The state has already given the city $10 million to begin the process of replacing lead service lines. The governor’s office set an aggressive goal of replacing all such lines in the city in 18 months. The city says it needs at least $11.4 million more to meet that goal.

Lawmakers also pointed out that several other cities in Michigan are dealing with water issues including Kalamazoo, Ionia and Muskegon Heights.

Clark says the only long-term solution is to replace all lead service lines. EGLE estimated statewide costs of $2 billion.

WATER MAIN BREAK

Amid the lead contamination, crews worked to repair a main break that impacted the majority of the city’s water system, forcing at least six Benton Harbor area schools to close. In a tweet Thursday morning, Muhammad said the busted pipe is 89 years old “and is taking longer than expected to address.”

Water service has since been restored, the Herald-Palladium reports.
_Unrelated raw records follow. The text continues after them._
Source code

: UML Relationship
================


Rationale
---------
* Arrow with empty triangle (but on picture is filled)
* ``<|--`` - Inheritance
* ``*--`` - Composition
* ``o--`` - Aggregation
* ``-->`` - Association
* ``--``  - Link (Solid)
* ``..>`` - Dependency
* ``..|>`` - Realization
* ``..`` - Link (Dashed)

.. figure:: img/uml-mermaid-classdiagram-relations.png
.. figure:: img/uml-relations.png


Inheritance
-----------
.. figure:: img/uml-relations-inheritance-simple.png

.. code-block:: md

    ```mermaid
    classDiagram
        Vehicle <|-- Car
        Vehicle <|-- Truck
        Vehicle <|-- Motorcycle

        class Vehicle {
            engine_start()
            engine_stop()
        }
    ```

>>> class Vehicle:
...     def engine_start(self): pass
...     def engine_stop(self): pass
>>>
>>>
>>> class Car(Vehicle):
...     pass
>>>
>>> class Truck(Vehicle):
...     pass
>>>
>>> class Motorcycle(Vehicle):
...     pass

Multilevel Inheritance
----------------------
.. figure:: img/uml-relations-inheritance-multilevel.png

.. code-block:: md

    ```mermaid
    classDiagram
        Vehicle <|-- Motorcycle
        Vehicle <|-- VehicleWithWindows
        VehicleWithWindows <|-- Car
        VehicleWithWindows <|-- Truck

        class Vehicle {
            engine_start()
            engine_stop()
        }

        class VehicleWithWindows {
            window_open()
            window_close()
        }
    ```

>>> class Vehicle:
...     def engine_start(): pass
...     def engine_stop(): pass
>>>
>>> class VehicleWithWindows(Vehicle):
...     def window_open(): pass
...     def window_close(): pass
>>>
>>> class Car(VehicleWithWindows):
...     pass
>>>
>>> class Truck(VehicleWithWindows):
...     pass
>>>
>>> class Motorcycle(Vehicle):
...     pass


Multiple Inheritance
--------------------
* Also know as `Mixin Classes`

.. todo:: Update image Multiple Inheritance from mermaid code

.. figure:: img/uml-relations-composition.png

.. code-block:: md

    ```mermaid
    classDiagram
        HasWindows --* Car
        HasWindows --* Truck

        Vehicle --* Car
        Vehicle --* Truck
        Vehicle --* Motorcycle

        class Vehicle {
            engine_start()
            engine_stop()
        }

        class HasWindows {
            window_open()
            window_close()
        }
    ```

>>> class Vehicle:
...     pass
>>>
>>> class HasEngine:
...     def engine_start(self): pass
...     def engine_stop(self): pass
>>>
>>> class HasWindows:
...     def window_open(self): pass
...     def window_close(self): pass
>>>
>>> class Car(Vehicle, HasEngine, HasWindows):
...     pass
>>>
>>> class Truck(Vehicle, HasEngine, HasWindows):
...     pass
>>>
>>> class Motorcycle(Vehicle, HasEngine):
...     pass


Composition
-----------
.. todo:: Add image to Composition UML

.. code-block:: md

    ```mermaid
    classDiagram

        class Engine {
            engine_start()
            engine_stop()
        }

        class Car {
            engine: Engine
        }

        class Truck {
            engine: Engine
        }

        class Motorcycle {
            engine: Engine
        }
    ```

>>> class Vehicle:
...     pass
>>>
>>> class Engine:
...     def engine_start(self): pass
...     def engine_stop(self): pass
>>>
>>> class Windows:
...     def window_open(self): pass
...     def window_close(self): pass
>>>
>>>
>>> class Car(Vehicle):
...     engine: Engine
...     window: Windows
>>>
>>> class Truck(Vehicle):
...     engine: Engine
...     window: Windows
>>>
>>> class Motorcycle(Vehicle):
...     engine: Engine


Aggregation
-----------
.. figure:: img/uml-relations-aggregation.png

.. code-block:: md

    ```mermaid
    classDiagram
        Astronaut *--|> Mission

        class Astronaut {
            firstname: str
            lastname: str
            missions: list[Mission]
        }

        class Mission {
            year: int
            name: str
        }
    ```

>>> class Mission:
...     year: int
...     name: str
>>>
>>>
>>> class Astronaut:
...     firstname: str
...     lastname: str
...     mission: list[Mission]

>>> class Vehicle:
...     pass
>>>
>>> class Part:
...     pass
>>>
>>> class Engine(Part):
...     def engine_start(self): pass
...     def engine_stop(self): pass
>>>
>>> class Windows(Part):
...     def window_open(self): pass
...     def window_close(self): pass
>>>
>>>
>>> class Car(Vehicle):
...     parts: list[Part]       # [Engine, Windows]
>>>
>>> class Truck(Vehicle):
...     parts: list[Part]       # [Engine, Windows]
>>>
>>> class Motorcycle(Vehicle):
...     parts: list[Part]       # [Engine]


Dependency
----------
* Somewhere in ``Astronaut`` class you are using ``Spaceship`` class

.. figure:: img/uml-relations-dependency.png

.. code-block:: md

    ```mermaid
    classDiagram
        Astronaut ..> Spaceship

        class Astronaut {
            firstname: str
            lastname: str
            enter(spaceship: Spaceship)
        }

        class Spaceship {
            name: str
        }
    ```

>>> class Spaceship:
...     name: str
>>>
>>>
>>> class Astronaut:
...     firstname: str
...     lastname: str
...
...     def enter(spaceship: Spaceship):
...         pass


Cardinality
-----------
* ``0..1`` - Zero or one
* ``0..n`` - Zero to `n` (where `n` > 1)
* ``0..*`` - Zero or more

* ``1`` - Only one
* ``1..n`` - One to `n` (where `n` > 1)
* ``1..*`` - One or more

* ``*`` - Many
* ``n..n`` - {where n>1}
(Crews in Benton Harbor work to fix a water main that burst — leaving the city completely without water — on Oct. 20, 2021. )

The county health department says residents can pick up free bottled water Thursday from 8 a.m. to 10 a.m. at the Southwest Michigan Community Action Agency, located at 331 Miller Street, and at Benton Harbor High School, located at 870 Colfax Avenue. There will also be water trucks for residents to use to fill up their own containers for things like washing and flushing toilets.